WORK INSTRUCTIONS:
Retype, without any change, the line that contains "New Mutants 022 (2011) (Clay" and every line that follows it to the end of the entries, and nothing else.

★ ★ ★

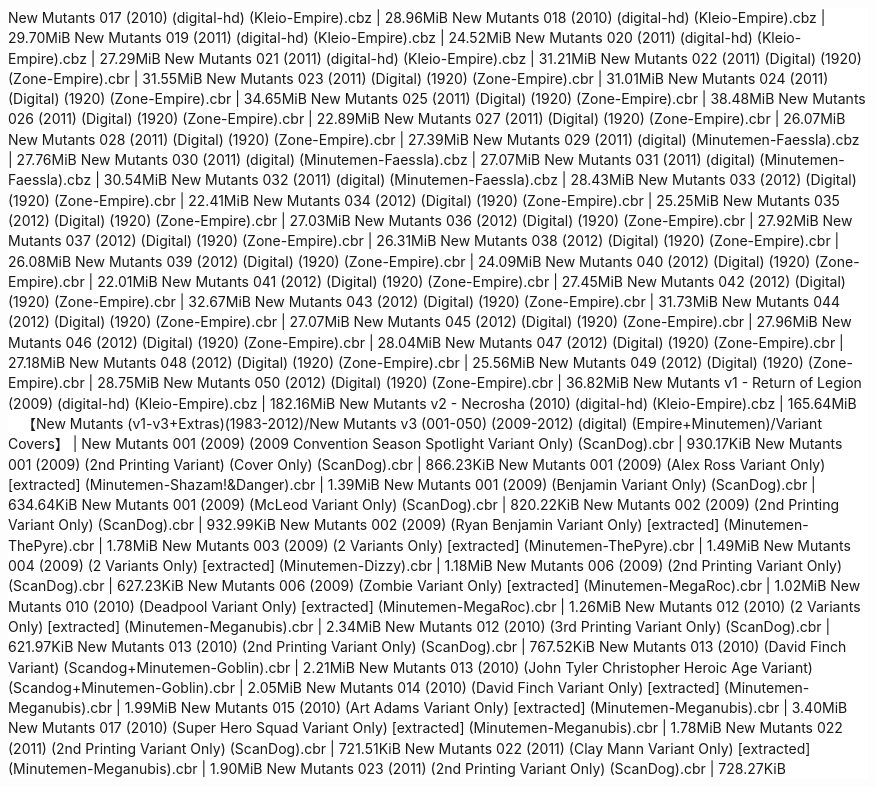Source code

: New Mutants 017 (2010) (digital-hd) (Kleio-Empire).cbz | 28.96MiB
New Mutants 018 (2010) (digital-hd) (Kleio-Empire).cbz | 29.70MiB
New Mutants 019 (2011) (digital-hd) (Kleio-Empire).cbz | 24.52MiB
New Mutants 020 (2011) (digital-hd) (Kleio-Empire).cbz | 27.29MiB
New Mutants 021 (2011) (digital-hd) (Kleio-Empire).cbz | 31.21MiB
New Mutants 022 (2011) (Digital) (1920) (Zone-Empire).cbr | 31.55MiB
New Mutants 023 (2011) (Digital) (1920) (Zone-Empire).cbr | 31.01MiB
New Mutants 024 (2011) (Digital) (1920) (Zone-Empire).cbr | 34.65MiB
New Mutants 025 (2011) (Digital) (1920) (Zone-Empire).cbr | 38.48MiB
New Mutants 026 (2011) (Digital) (1920) (Zone-Empire).cbr | 22.89MiB
New Mutants 027 (2011) (Digital) (1920) (Zone-Empire).cbr | 26.07MiB
New Mutants 028 (2011) (Digital) (1920) (Zone-Empire).cbr | 27.39MiB
New Mutants 029 (2011) (digital) (Minutemen-Faessla).cbz | 27.76MiB
New Mutants 030 (2011) (digital) (Minutemen-Faessla).cbz | 27.07MiB
New Mutants 031 (2011) (digital) (Minutemen-Faessla).cbz | 30.54MiB
New Mutants 032 (2011) (digital) (Minutemen-Faessla).cbz | 28.43MiB
New Mutants 033 (2012) (Digital) (1920) (Zone-Empire).cbr | 22.41MiB
New Mutants 034 (2012) (Digital) (1920) (Zone-Empire).cbr | 25.25MiB
New Mutants 035 (2012) (Digital) (1920) (Zone-Empire).cbr | 27.03MiB
New Mutants 036 (2012) (Digital) (1920) (Zone-Empire).cbr | 27.92MiB
New Mutants 037 (2012) (Digital) (1920) (Zone-Empire).cbr | 26.31MiB
New Mutants 038 (2012) (Digital) (1920) (Zone-Empire).cbr | 26.08MiB
New Mutants 039 (2012) (Digital) (1920) (Zone-Empire).cbr | 24.09MiB
New Mutants 040 (2012) (Digital) (1920) (Zone-Empire).cbr | 22.01MiB
New Mutants 041 (2012) (Digital) (1920) (Zone-Empire).cbr | 27.45MiB
New Mutants 042 (2012) (Digital) (1920) (Zone-Empire).cbr | 32.67MiB
New Mutants 043 (2012) (Digital) (1920) (Zone-Empire).cbr | 31.73MiB
New Mutants 044 (2012) (Digital) (1920) (Zone-Empire).cbr | 27.07MiB
New Mutants 045 (2012) (Digital) (1920) (Zone-Empire).cbr | 27.96MiB
New Mutants 046 (2012) (Digital) (1920) (Zone-Empire).cbr | 28.04MiB
New Mutants 047 (2012) (Digital) (1920) (Zone-Empire).cbr | 27.18MiB
New Mutants 048 (2012) (Digital) (1920) (Zone-Empire).cbr | 25.56MiB
New Mutants 049 (2012) (Digital) (1920) (Zone-Empire).cbr | 28.75MiB
New Mutants 050 (2012) (Digital) (1920) (Zone-Empire).cbr | 36.82MiB
New Mutants v1 - Return of Legion (2009) (digital-hd) (Kleio-Empire).cbz | 182.16MiB
New Mutants v2 - Necrosha (2010) (digital-hd) (Kleio-Empire).cbz | 165.64MiB
&emsp;【New Mutants (v1-v3+Extras)(1983-2012)/New Mutants v3 (001-050) (2009-2012) (digital) (Empire+Minutemen)/Variant Covers】 | 
New Mutants 001 (2009) (2009 Convention Season Spotlight Variant Only) (ScanDog).cbr | 930.17KiB
New Mutants 001 (2009) (2nd Printing Variant) (Cover Only) (ScanDog).cbr | 866.23KiB
New Mutants 001 (2009) (Alex Ross Variant Only) \[extracted\] (Minutemen-Shazam!&Danger).cbr | 1.39MiB
New Mutants 001 (2009) (Benjamin Variant Only) (ScanDog).cbr | 634.64KiB
New Mutants 001 (2009) (McLeod Variant Only) (ScanDog).cbr | 820.22KiB
New Mutants 002 (2009) (2nd Printing Variant Only) (ScanDog).cbr | 932.99KiB
New Mutants 002 (2009) (Ryan Benjamin Variant Only) \[extracted\] (Minutemen-ThePyre).cbr | 1.78MiB
New Mutants 003 (2009) (2 Variants Only) \[extracted\] (Minutemen-ThePyre).cbr | 1.49MiB
New Mutants 004 (2009) (2 Variants Only) \[extracted\] (Minutemen-Dizzy).cbr | 1.18MiB
New Mutants 006 (2009) (2nd Printing Variant Only) (ScanDog).cbr | 627.23KiB
New Mutants 006 (2009) (Zombie Variant Only) \[extracted\] (Minutemen-MegaRoc).cbr | 1.02MiB
New Mutants 010 (2010) (Deadpool Variant Only) \[extracted\] (Minutemen-MegaRoc).cbr | 1.26MiB
New Mutants 012 (2010) (2 Variants Only) \[extracted\] (Minutemen-Meganubis).cbr | 2.34MiB
New Mutants 012 (2010) (3rd Printing Variant Only) (ScanDog).cbr | 621.97KiB
New Mutants 013 (2010) (2nd Printing Variant Only) (ScanDog).cbr | 767.52KiB
New Mutants 013 (2010) (David Finch Variant) (Scandog+Minutemen-Goblin).cbr | 2.21MiB
New Mutants 013 (2010) (John Tyler Christopher Heroic Age Variant) (Scandog+Minutemen-Goblin).cbr | 2.05MiB
New Mutants 014 (2010) (David Finch Variant Only) \[extracted\] (Minutemen-Meganubis).cbr | 1.99MiB
New Mutants 015 (2010) (Art Adams Variant Only) \[extracted\] (Minutemen-Meganubis).cbr | 3.40MiB
New Mutants 017 (2010) (Super Hero Squad Variant Only) \[extracted\] (Minutemen-Meganubis).cbr | 1.78MiB
New Mutants 022 (2011) (2nd Printing Variant Only) (ScanDog).cbr | 721.51KiB
New Mutants 022 (2011) (Clay Mann Variant Only) \[extracted\] (Minutemen-Meganubis).cbr | 1.90MiB
New Mutants 023 (2011) (2nd Printing Variant Only) (ScanDog).cbr | 728.27KiB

★ ★ ★

REPLY TO THE TASK:
New Mutants 022 (2011) (Clay Mann Variant Only) \[extracted\] (Minutemen-Meganubis).cbr | 1.90MiB
New Mutants 023 (2011) (2nd Printing Variant Only) (ScanDog).cbr | 728.27KiB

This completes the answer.